Hmmmm… My most difficult break up. Lol. Would it be a surprise to say that I’ve never been in a relationship before, because I do not count all those almost or one month relationships as part and parcel of it. I’ve had flings, a lot of them I think but I guess since relationships are meant to mean something more, I will say that I disregard those I have ever been in… but that’s not to say that I haven’t experienced break ups, in fact a lot too because I am an emotional being and when I like someone, I infuse my soul and the whole of my being in it.
You see I am very afraid of the idea of being involved with someone. It’s a scary thought but I do like people and so, I don’t know how to act – if a guy doesn’t talk about his feelings for me outright, my opinion is one. He doesn’t like me; and I can do things like make sure I withdraw from him, or allow a situation that I can’t deal with to occur and then I shift from him or try to match make him with someone else. Lol, that means I have slowly rid myself of my feelings for him.

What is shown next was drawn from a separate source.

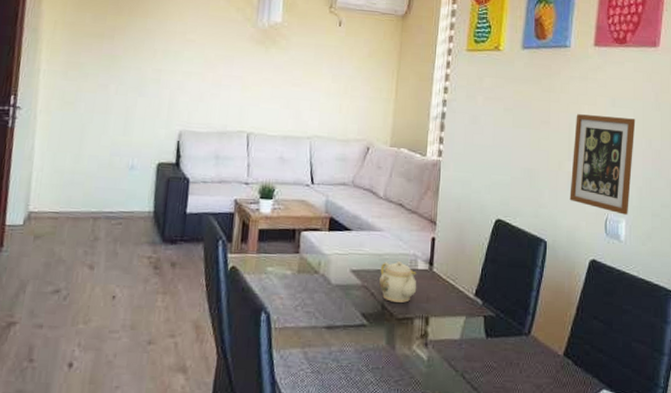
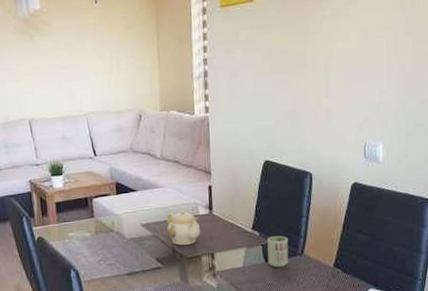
cup: none [488,307,514,347] -> present [267,235,289,268]
picture frame: present [569,114,636,215] -> none [329,47,388,139]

I met Y in school, it was meant to be just friendship. I liked him a lot, I used to call him up without asking for him to call back because I knew then he had a girlfriend – so, he was meant to be a safe haven of some sort. One thing led to another, he would call back, we would talk and because it was almost time for the long vacation, it was fine. Till I found out that he was an intern in a place not so far from my place of internship. Lol. Some times, I would call him up for lunch. I didn’t want to have to owe him anything so I would pay and sometimes even get lunch for him. It was on one such lunch break that he said something, I was going to walk out and never say a word to him again, and all he had to say was ‘Tinu, please don’t go’ – I sat back down and I knew I was in trouble. My 19 year old self knew that. We grew closer, we would meet off work on weekends, or skip work to meet, he would treat me, calls that ended with songs that we sang. It was silly but I was young and in love.
We got back to school, he had just one semester left because he ran his courses earlier, we were both in final year. People thought we were dating and already I was being referred to as his girlfriend. I don’t think I minded much but I knew it was wrong. If my folks came, I took stuffs to him and vice versa. It was so deep – at some point he even gave me his customised jersey, that to me was so intimate. So much more things went on…
We were having a conversation one night, and he asked me to be his girlfriend and I told him No. That he had one already and it didn’t make sense, days later following that, we had a big row – I deleted his contact off my phone book. We patched things up, I went to see him and he looked through my phone and didn’t see the name I used to call him. Checked my call log and saw just his number. I think that did it. It went from bad to worse.
He traveled out the next semester and wouldn’t even talk to me – I became depressed, didn’t eat or sleep and when I did I wouldn’t want the sun to come up. I skipped classes, didn’t touch my project and just would lie on my bed crying. I became a literal shadow of myself. I eventually started going to class but I would break down in class. One of my lecturers and a whole lot of my course mates noticed, asked what was wrong and I said nothing. It got so bad that I stood up one day and almost collapsed on the floor, by then my friends had had enough. They were ready to force food down my throat. Lol.
I managed to graduate with a good degree, got home, got better, went back to school for graduating class week, saw him again and got worse – I would wake up so early to go wait for him outside his hall. I became desperate, I worshipped him I think. I begged, cried. We left school for home, then I started attempting suicide – I didn’t eat, collapsed one day and was taken to the hospital; then we had a group meet with some friends of his and mine at the pool, and I jumped in not knowing how to swim. How I got out – lol, I don’t know. Jumped in front of two buses at different instances and the bus drivers would swerve. I lost complete control of my senses.
So many other things happened that can’t be said. I had rebounds; it was hell but I survived. I finally came to 2 years later, lol. That’s a lie, I’m still hurting from it, writing this is making me teary, it touches a place I haven’t visited in years.
What lesson did I learn? To be careful, I think I’m still too careful, I end any relationship that my heart yearns for because I can’t hurt that much again. I keep my heart hidden these days but this year has been enlightening. I’m letting go a little, I haven’t gotten there yet but I’m trying.